Here are a couple updated shots of the vivarium since the first post. The plants are really starting to take off now - broms roots and philos are going nuts. I'm really starting to love 65s; they are not too tall or too long and don't take up too much space. I'm thinking about possibly setting up another 65 for a bastimentos pair once I work up some more cash. If I do go ahead with another one, I'll make a somewhat shelving rack to place both 65s on - one on top, the other on bottom. Only time will tell.


----------



## Guest (Jun 5, 2007)

Looking good; how'd you plant/ mount your broms? They look a little big for just wiring.


----------



## tyler (Feb 23, 2006)

The fireballs (the green ones on bg) were mounted by the stolons. The other large one was mounted by wedging the stolon between the two pieces of wood.


----------



## tyler (Feb 23, 2006)

I was getting a little bored and decided to steal my moms kodak for a bit and video the male calling. He has been trying so damn hard to get the female. Note, Kodak is not the best for videos and I'm no NG cameraman lol. The female "pops" out at 14s and that's where he starts "walking." You can hear my amies for the first few seconds, but after that, the male pum cancels them out 
Figured I would post it b/c I thought it was cool.
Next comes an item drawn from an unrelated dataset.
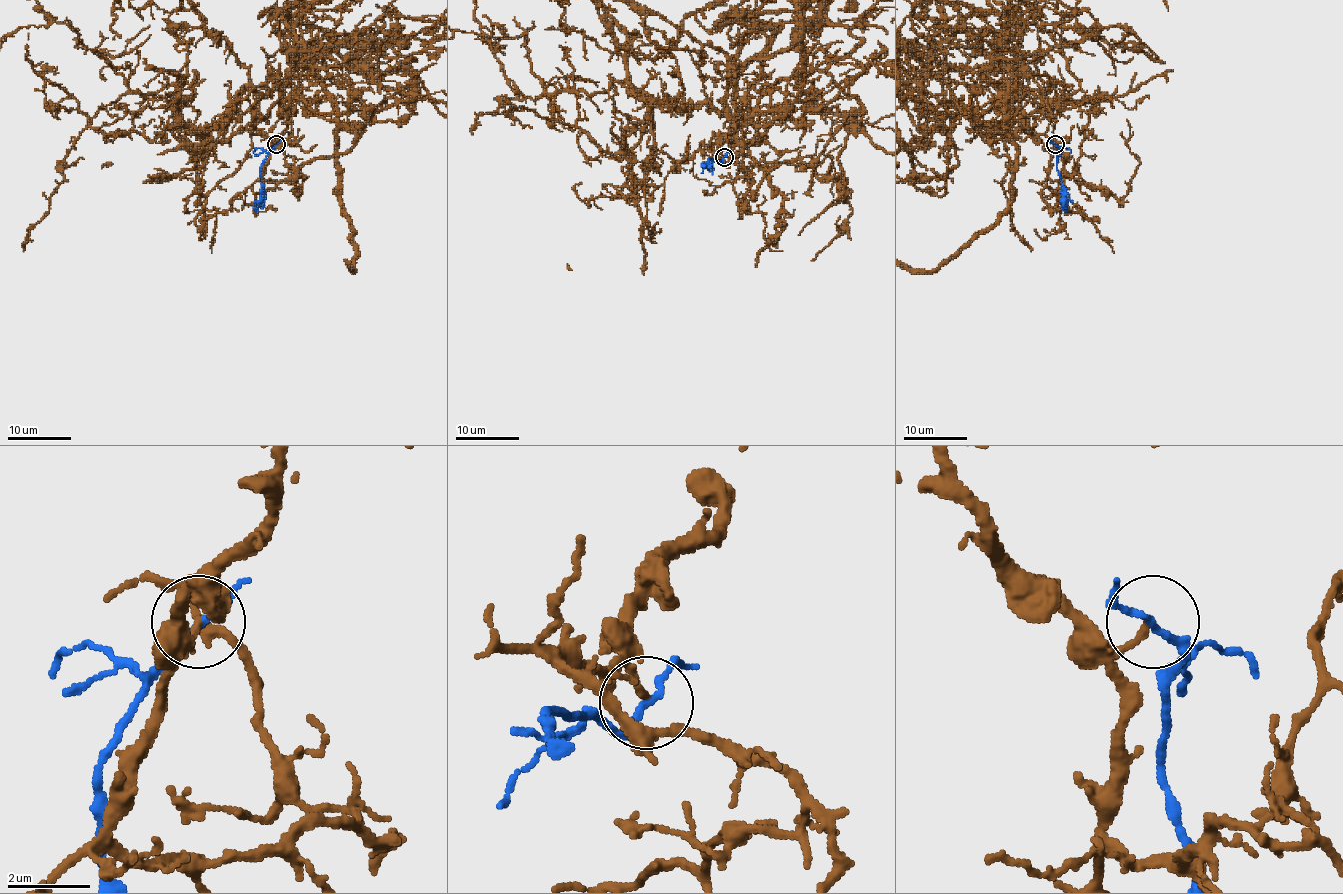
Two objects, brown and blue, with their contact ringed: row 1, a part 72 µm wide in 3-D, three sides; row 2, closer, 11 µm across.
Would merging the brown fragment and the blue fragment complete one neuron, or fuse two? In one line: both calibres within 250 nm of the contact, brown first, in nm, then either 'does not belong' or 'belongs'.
170/160 nm | does not belong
To view the vid, hold ctrl+click.


----------



## Guest (Jun 5, 2007)

That video is good. Did I just see those pumilio running? Or were my eyes tricked by the camera?


----------



## tyler (Feb 23, 2006)

Nope. The little guy was running - I was quite surprised at first too.


----------



## Guest (Jun 5, 2007)

Yea, thats pretty cool!!!


----------



## Guest (Jun 5, 2007)

Nice video, hope they breed soon!


----------